The bill addresses lack of accountability surrounding private prisons, jails, and detention centers that house federal inmates

Washington – Today, following Senators Ben Cardin (D-Md), Patrick Leahy (D-Vt.), and Representative Jamie Raskin’s (D-Md) reintroduction of the Private Prison Information Act (S. 3164/H.R. 5853), Open The Government and Citizens for Responsibility and Ethics in Washington continued to call on Congress to demand transparency from corporations that profit from operating prison and detention centers for the federal government. Currently, private prisons hold more than 20 percent of federal prisoners and over 80 percent of all immigration detainees, underscoring the need for stronger transparency and accountability measures to inform the public on whether private contractors are fulfilling their contractual obligations to contracting agencies.

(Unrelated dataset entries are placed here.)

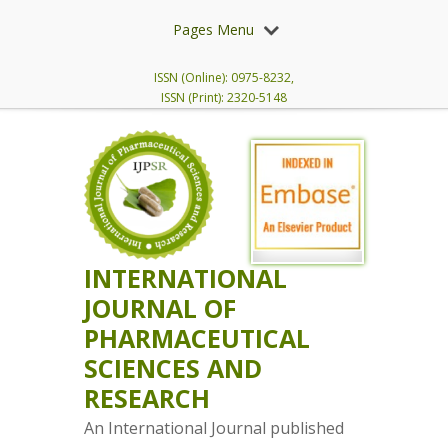
Pages Menu
ISSN (Online): 0975-8232,
ISSN (Print): 2320-5148
INTERNATIONAL
JOURNAL OF
PHARMACEUTICAL
SCIENCES AND
RESEARCH
An International Journal published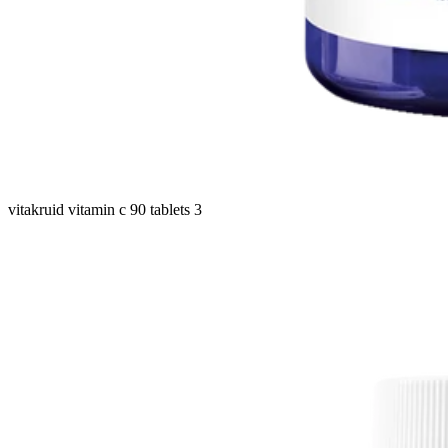
vitakruid vitamin c 90 tablets 3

Private prisons have been shown to be less safe and secure than government-run prisons, yet their status as private entities prevent the public from gaining access to information about them. The Private Prisons Information Act would amend the Freedom of Information Act to close this loophole by requiring private correctional and detention facilities to disclose records such as incident reports, staffing data and care information as is already required of federal prisons and correctional facilities.

“Private prisons perform a fundamental government function and should be required to comply with the same public access and information laws as their federal counterparts,” said Lisa Rosenberg, executive director of Open The Government. “The Private Prison Information Act will check waste, fraud, and abuse of taxpayer dollars by strengthening oversight of contractors and holding them accountable for their contractual obligations to the federal government.”

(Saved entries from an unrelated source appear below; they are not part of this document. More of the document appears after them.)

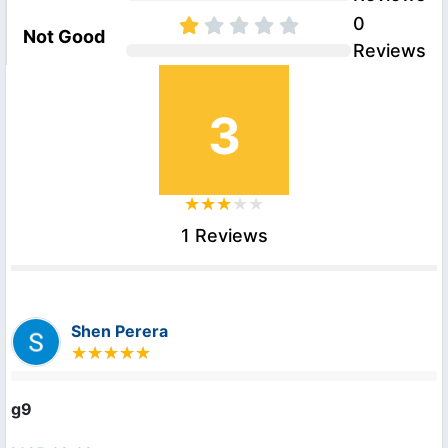
0
Not Good
Reviews
3
1 Reviews
Shen Perera
g9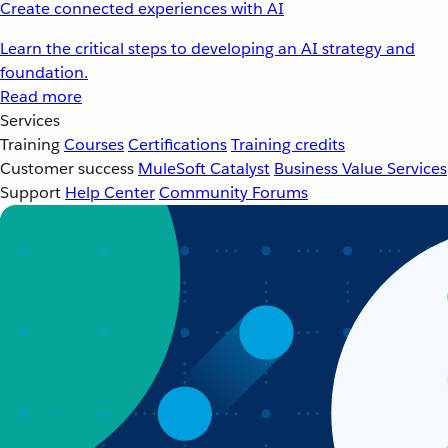
Create connected experiences with AI
Learn the critical steps to developing an AI strategy and
foundation.
Read more
Services
Training
Courses
Certifications
Training credits
Customer success
MuleSoft Catalyst
Business Value Services
Support
Help Center
Community Forums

“Despite their enormous cost to taxpayers and amid serious, longstanding concerns regarding their safety, efficiency, and cost-effectiveness, private prisons are currently exempt from information access laws like the Freedom of Information Act, leaving taxpayers completely in the dark and powerless to be informed and hold their government accountable for these contractors,” said CREW president, Noah Bookbinder. “The Private Prisons Information Act would address these transparency loopholes and bring accountability mechanisms for privately operated facilities in line with their government-run counterparts. As long as our government continues to rely on profit-driven contractors to incarcerate and detain people, this legislation is urgently needed.” 

For years, Open The Government, Citizens for Responsibility and Ethics in Washington, and a broad coalition of organizations committed to civil liberties, human rights, and civil rights, have advocated for greater accountability from private facilities because of the direct impact of their work on the lives of detainees. More than two dozen accountability organizations called on Congress to support the legislation that would strengthen transparency in federally funded private prison facilities. The Private Prisons Information Act was previously introduced in the House and Senate in 2019 following the coalition’s advocacy efforts on the issue.

 About Open The Government

Open The Government is an inclusive, nonpartisan coalition that works to strengthen our democracy and empower the public by advancing policies that create a more open, accountable, and responsive government.   

About Citizens for Responsibility and Ethics in Washington

CREW is a non-partisan legal watchdog group, founded in 2003. In a political moment where profits are prioritized over ethics and anonymous money damages the democratic process, CREW highlights these violations of the law and abuses of power through aggressive research and legal action.